Strategy at PebbleJune 7, 2019

U.S. Open 2019: The 7 most spectacular but daunting shots at Pebble Beach

Often described as the game's greatest meeting of land and sea, a stroll around Pebble Beach Golf Links is matched by few other courses in the world. The lore of the venerable links, which turns 100 this year as it hosts the U.S. Open for a sixth time, adds to what makes this storied setting so special.

For decades, the Bing Crosby Clambake mesmerized golf fans—particularly those watching longingly on their TVs at home—with its breathtaking seaside routing. Add in Pebble's major championship history, with Jack Nicklaus, Tom Watson and Tiger Woods walking away as champions, and it explains why it has become one of golf's best championship venues. So what specifically makes Pebble Beach such a stern test? The mix of dramatic and daunting shots that golfers face over its 18 holes make one of our nation's toughest tests. We've highlighted seven that are particularly notable, whether you're a tour pro competing in the U.S. Open or an average joe playing a bucket-list round with your golf buddies.

(The below GIFs, taken from our recent drone footage of Every Hole at Pebble Beach, might take a minute to load)

The approach to the par-5 sixth hole:

After starting with three inland holes, a golfer's walk up the fourth fairway is the first time the water is in real view. It's not until the sixth hole, however, that the mighty Pacific finally comes into play. The pros will take on this par 5—with the severely uphill second shot—in two. With the drive or the approach, it's best not let one fade out to the right, or else you will follow the fate of thousands of others tumbling down the cliffs.


The tee shot to the par-3 seventh hole:

This just might be golf's most famous one-shotter. Pebble's drop-shot seventh, at roughly 100 yards, can still require the pros to use a long iron when the wind is gusting.

RELATED: U.S. Open 2019: How Pebble Beach became the USGA's crown jewel of U.S. Open sites

The approach to the par-4 eighth hole:

Nicklaus calls the second shot to Pebble's eighth hole the toughest approach in the game. He's not likely to find anybody who has tried it who would disagree with him.
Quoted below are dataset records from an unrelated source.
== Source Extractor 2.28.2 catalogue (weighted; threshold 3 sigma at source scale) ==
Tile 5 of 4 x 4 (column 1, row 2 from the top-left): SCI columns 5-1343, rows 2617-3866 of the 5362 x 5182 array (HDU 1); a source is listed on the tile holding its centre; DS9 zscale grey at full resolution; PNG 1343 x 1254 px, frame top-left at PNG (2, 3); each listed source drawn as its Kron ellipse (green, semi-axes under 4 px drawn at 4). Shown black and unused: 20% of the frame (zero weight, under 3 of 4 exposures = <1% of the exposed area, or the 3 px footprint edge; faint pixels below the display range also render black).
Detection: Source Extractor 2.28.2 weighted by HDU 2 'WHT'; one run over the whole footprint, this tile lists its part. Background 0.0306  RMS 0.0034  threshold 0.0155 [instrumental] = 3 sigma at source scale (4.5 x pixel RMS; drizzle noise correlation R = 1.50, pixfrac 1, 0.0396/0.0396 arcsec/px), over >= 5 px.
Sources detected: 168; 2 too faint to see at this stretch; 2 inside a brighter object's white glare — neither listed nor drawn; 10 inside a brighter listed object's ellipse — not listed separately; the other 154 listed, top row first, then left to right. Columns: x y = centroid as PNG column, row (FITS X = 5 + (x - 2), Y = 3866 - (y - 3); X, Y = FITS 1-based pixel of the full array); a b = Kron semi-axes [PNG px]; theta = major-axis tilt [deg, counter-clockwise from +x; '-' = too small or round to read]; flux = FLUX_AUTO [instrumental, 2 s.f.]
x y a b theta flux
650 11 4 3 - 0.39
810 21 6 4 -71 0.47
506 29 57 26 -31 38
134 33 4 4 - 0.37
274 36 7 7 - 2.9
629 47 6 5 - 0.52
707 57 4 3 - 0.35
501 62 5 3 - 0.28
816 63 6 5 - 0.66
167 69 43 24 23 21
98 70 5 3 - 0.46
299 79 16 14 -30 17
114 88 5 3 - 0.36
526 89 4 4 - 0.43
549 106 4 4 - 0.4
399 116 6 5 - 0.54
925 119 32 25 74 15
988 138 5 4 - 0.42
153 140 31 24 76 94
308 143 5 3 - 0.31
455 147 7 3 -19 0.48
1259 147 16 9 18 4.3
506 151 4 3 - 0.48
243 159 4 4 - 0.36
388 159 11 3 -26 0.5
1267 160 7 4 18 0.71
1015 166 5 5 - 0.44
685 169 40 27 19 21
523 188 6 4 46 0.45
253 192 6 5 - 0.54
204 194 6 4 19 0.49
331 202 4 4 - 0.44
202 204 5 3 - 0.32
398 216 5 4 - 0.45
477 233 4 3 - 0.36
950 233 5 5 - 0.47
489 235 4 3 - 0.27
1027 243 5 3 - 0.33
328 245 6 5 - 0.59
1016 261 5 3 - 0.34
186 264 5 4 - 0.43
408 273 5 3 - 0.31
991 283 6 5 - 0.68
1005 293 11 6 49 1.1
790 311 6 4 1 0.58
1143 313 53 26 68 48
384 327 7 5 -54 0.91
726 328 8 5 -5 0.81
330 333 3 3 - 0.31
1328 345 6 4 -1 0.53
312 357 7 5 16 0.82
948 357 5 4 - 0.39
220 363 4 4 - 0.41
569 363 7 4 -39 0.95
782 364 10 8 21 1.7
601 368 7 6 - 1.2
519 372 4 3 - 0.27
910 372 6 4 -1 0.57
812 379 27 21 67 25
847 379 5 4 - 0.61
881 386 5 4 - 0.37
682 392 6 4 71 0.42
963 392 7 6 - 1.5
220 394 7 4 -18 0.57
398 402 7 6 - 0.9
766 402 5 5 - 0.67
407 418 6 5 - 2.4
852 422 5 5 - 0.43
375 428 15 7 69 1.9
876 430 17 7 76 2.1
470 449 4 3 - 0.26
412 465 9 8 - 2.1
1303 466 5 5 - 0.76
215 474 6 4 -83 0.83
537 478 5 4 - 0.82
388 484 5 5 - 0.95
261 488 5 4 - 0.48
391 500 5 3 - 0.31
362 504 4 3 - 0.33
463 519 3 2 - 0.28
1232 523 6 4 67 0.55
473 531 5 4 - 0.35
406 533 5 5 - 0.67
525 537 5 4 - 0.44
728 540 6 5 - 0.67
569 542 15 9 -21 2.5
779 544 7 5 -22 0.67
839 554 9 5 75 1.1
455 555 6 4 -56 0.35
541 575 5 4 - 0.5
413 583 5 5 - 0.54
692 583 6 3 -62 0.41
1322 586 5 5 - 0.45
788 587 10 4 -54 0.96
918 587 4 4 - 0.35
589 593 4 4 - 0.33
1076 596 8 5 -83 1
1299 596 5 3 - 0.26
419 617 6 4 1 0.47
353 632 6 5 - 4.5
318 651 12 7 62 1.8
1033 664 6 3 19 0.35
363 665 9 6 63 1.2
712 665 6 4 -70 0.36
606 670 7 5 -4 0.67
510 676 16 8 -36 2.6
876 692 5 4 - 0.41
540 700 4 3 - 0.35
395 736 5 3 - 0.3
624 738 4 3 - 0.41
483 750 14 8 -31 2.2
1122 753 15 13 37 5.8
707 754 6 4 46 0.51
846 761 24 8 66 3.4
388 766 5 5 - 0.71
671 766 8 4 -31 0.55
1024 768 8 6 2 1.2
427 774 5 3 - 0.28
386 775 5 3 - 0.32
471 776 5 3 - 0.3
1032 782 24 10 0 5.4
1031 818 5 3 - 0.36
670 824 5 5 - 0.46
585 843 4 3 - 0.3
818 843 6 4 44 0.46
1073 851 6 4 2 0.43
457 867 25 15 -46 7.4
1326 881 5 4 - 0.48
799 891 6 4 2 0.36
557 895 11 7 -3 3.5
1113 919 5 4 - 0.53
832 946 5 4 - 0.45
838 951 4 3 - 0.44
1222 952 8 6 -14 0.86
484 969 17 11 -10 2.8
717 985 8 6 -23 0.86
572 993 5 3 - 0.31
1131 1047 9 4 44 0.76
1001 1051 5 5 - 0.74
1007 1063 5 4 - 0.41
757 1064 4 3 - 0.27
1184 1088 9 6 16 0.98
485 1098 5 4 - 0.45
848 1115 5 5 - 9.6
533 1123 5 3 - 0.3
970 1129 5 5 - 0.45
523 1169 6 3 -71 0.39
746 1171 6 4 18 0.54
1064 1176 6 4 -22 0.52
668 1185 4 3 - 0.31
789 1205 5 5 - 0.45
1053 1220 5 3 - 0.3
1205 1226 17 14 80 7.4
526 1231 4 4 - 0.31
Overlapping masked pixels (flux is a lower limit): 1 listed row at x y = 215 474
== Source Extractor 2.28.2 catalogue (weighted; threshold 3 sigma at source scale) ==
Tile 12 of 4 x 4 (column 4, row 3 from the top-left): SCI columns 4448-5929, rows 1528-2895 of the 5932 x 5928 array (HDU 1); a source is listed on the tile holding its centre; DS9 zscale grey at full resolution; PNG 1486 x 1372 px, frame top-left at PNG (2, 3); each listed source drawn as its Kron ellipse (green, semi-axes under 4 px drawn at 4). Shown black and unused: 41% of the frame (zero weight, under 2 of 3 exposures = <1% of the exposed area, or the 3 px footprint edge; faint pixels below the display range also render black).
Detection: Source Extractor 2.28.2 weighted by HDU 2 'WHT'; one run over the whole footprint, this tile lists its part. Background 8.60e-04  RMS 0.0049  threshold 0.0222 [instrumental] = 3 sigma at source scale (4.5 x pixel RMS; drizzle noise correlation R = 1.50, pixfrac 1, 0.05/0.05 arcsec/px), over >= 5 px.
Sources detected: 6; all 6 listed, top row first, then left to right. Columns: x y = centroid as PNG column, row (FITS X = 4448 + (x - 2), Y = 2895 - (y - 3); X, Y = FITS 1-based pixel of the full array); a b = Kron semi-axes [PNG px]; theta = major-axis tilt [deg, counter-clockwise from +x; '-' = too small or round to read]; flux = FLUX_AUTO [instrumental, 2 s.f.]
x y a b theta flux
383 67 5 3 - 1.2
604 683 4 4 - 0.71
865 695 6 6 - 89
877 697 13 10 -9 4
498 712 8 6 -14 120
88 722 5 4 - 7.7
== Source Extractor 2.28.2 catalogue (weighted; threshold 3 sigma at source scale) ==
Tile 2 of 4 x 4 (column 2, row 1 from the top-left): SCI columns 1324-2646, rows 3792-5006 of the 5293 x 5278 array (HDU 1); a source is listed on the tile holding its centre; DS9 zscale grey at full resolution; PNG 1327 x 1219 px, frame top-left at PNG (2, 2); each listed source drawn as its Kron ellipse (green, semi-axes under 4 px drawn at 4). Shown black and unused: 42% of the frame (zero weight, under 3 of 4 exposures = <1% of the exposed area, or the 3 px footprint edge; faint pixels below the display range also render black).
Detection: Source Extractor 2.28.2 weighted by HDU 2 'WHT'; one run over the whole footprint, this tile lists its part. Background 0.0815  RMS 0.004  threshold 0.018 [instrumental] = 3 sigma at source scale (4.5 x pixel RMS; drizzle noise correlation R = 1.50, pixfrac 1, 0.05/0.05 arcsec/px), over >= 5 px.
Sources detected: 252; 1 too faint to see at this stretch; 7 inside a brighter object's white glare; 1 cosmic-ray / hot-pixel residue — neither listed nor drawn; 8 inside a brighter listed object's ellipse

If you get to the end of the cliff, you still have a full 190 yards left to get to the tiny, pitched green. Completing the eighth hole is to finish one of the best three-hole stretches anywhere in golf.

Back-to-back approaches at the ninth and 10th holes:

Some changes in the ninth fairway have narrowed the landing area, making the hole even more stern. Combine it with the 10th and you've got a pair of brutal 490-plus-yard par 4s along the ocean. The 10th green is the farthest point of the course before heading for home.

The approach to the par-5 14th hole:

Even after the green was expanded by about 3,000 square feet a few years back, the approach to the 14th remains one of the course's toughest. Pebble's greens are notoriously small, but the false front at 14 makes it nearly impossible to find a hole location toward the front of this green. The entire landing area in general on the putting surface is still quite tiny for a par 5.

The tee shot at the par-3 17th hole:

Nicklaus' 1-iron tee shot in 1972 … Watson's chip-in birdie in 1982 … the theater of 17th hole is always Hollywood-ready. The 17th requires a well-executed tee shot, and when there's a championship on the line and a little wind blowing, players' nerves will be tested to the max.

The 18th:

This is one of golf's most famous par 5s and, arguably, the game's best finishing hole. The tree in the middle of the fairway is iconic, and sets up the entire strategy of the hole. It's easy to find yourself distracted by the beauty of this setting, but when you're ready to hit it, your tee shot better be a good one—or else you can find trouble easily at this finisher.